* _EXCERPT_

If you're familiar with your dating terms, you'll know we're currently in the middle of "cuffing season."
It basically refers to when people actively seek out a partner for the winter months, because it's more fun to stay in watching TV when you have someone to do it with.
A cliché about the dating world is that it's the women who feel the pressure to find someone and settle down — probably because of some outdated theory about a biological clock ticking away.
But a new study by dating website eHarmony and relationship support charity Relate has found that as Christmas approaches, it's the men who feel more worried about finding someone.
Of the 4,054 people who were surveyed, 71% of men were concerned about starting a new relationship, compared to 58% of women.
Over three quarters of the participants, male and female, admitted to feeling lonely at times, but men were slightly more likely to say it was a negative part of being single (47% compared to 53%).
"This challenges the traditional idea of the happy-go-lucky bachelor who is more suited to single life than his female equivalent," said eHarmony psychologist Dr. Linda Papadopoulos. "The reality is that single women tend to be more robust on their own. They often capitalise on strong friendships which meet many of their needs for intimacy and prevent loneliness creeping in.
"Men on the other hand, perhaps don't necessarily share the same level of emotional connection with their friends, or even family members. Research suggests they also tend to miss physical intimacy slightly more than women. But there's really no need for anyone to feel disheartened."
The things participants listed as some benefits of being single were personal independence, time for new hobbies, freedom on nights out, and hooking up with other people. Two fifths (41%) of them agreed they would rather be alone than with the wrong person.
"It's important that we regard being single as a lifestyle choice which may change at any time and avoid making judgments about people's relationship status," said Chris Sherwood, the chief executive at Relate. "Unnecessary pressure from friends, family, and society can lead people to start a relationship before they're ready or understand what they want from it."

* _EXPLORE THE MATERIAL_
1. Translate this sentence from the article on cuffing season into Spanish: "Of the 4,054 people who were surveyed, 71% of men were concerned about starting a new relationship, compared to 58% of women."
2. From the article on cuffing season, extract everything from "But a new study" down to "loneliness creeping in.".
3. According to the article on cuffing season, which two organizations carried out the new study?
The material that comes next is separate from the article on cuffing season.

* _RECORDED INFORMATION_
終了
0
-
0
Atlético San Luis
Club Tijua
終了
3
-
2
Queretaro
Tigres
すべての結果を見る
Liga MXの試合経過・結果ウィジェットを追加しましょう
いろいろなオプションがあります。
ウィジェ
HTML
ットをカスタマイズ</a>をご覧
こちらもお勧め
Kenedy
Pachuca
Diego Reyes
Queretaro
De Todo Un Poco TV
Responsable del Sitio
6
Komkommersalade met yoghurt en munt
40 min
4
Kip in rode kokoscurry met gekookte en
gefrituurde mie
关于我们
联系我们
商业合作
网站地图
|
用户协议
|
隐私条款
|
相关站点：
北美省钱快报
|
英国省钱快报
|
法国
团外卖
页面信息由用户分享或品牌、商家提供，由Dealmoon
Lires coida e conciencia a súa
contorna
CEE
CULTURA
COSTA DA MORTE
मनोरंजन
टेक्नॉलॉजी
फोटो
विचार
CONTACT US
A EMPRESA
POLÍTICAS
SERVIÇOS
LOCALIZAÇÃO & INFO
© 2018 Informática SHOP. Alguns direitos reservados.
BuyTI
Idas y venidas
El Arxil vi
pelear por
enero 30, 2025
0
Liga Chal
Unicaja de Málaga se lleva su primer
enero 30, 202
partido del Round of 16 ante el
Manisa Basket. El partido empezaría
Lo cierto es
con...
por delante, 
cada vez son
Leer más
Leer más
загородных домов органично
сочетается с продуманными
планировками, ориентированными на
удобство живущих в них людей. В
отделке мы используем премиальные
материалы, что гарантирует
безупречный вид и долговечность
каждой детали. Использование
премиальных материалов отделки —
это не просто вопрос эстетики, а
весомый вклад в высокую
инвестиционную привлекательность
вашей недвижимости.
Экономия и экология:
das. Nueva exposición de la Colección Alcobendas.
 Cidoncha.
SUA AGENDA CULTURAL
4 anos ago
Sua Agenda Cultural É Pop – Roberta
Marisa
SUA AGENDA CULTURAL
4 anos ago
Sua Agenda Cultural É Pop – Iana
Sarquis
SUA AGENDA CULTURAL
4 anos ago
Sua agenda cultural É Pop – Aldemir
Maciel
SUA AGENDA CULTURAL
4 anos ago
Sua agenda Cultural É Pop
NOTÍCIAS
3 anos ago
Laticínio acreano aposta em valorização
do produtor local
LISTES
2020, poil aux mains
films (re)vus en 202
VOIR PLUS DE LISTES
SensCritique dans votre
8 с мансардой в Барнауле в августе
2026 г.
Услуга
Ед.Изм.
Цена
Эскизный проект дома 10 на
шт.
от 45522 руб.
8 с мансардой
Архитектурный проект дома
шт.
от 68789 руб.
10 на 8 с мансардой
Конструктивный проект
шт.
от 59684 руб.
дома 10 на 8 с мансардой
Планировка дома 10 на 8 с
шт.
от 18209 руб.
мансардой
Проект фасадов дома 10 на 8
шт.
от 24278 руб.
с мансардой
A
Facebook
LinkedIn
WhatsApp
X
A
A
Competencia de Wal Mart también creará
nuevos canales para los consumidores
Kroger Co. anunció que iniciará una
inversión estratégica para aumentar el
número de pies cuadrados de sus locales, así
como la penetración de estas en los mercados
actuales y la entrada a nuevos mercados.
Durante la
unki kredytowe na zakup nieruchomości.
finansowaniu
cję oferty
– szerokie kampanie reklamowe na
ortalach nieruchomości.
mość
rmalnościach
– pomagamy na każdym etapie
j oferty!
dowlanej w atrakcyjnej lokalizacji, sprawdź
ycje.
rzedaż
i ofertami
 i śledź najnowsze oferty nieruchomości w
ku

* _SOLUTIONS TO EACH TASK_
1. De las 4.054 personas que fueron encuestadas, el 71 % de los hombres estaba preocupado por iniciar una nueva relación, frente al 58 % de las mujeres.

2.
But a new study by dating website eHarmony and relationship support charity Relate has found that as Christmas approaches, it's the men who feel more worried about finding someone.
Of the 4,054 people who were surveyed, 71% of men were concerned about starting a new relationship, compared to 58% of women.
Over three quarters of the participants, male and female, admitted to feeling lonely at times, but men were slightly more likely to say it was a negative part of being single (47% compared to 53%).
"This challenges the traditional idea of the happy-go-lucky bachelor who is more suited to single life than his female equivalent," said eHarmony psychologist Dr. Linda Papadopoulos. "The reality is that single women tend to be more robust on their own. They often capitalise on strong friendships which meet many of their needs for intimacy and prevent loneliness creeping in.

3. The dating website eHarmony and the relationship support charity Relate.